Knowledge transfer and knowledge management within a business or organization go hand-in-hand. It’s impossible or inefficient to implement one and not the other. By transferring knowledge from person to person effectively, a company can better utilize new information to improve the overall performance of the business.
What is Knowledge Transfer?
The simplest definition of knowledge transfer and management is the efficient process of moving information throughout a business or organization. The overall goal is to properly collect, share and distribute knowledge by utilizing personal interactions and emerging technologies. However, proper management should not be confused with simple communication; it is far more than that. The most valuable information to a company resides in several places and can be hard to explain. Acquiring, archiving and distributing this knowledge so that it reaches the most people and has the greatest effect is the true challenge.

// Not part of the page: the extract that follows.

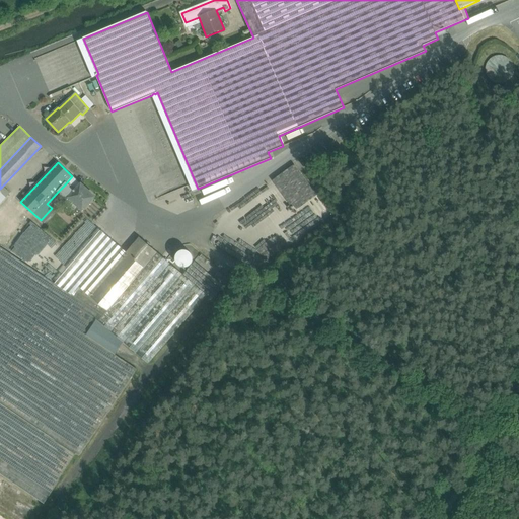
[(281,247),(330,216),(296,162),(237,200),(243,210),(228,219),(243,243),(254,236),(266,254),(274,249),(270,244),(277,240),(281,247)]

Organizational theory classifies knowledge transfer by defining two different types of information: Tacit and explicit. Tacit knowledge is created and held within a highly skilled and experienced individual. It is difficult to express and requires the use of mentoring or personal interactions to effectively distribute. Explicit knowledge, on the other hand, is information that can be easily transferred through the use of basic communication technology such as documents, emails and memos.
How is Knowledge Transferred?
Organizational theory defines four basic modes of transferring knowledge from person to person:
1. Socialization – This is the most common method of knowledge transfer. The most important aspect of this means of distribution is proper communication between an experienced employee and the employee learning the information. A typical method is to create a shared or understandable experience that the recipient can relate to.
2. Externalization – Articulating information from the mind into words or ideas can be difficult. This form of transfer is best completed through the use of analogies and metaphors.
3. Combination – As the name suggests, this is the process of acquiring and combining different knowledge into a codified system that, ultimately, leads to the creation of new, usable information.
4. Internalization – Another way to name this transfer method is “on-the-job training” or “learning-by-doing”. The most efficient method of internalization is the use of oral presentations or verbal diagrams.
Technology and Knowledge Transfer
Businesses are beginning to see the importance of accumulating, distributing and keeping knowledge within their organization. Companies that want to remain competitive within their industry must utilize technology to facilitate this goal. Tacit knowledge can leak from an organization like water through fingers, so it is important to utilize technology to retain this difficult to acquire information. Repositories and refineries of knowledge allow a company to express and compile tacit and explicit information so that it can be distributed among employees. Information technology such as video conferencing, social media and presentation software represents the vehicles businesses use to pass this knowledge on to others within the organization.
A company that has figured out how to acquire, retain and distribute knowledge efficiently and with minimal “leakage” will have an advantage over competitors who do not practice solid transfer and management techniques. Utilizing personal interactions and information technology will ensure that information is used efficiently.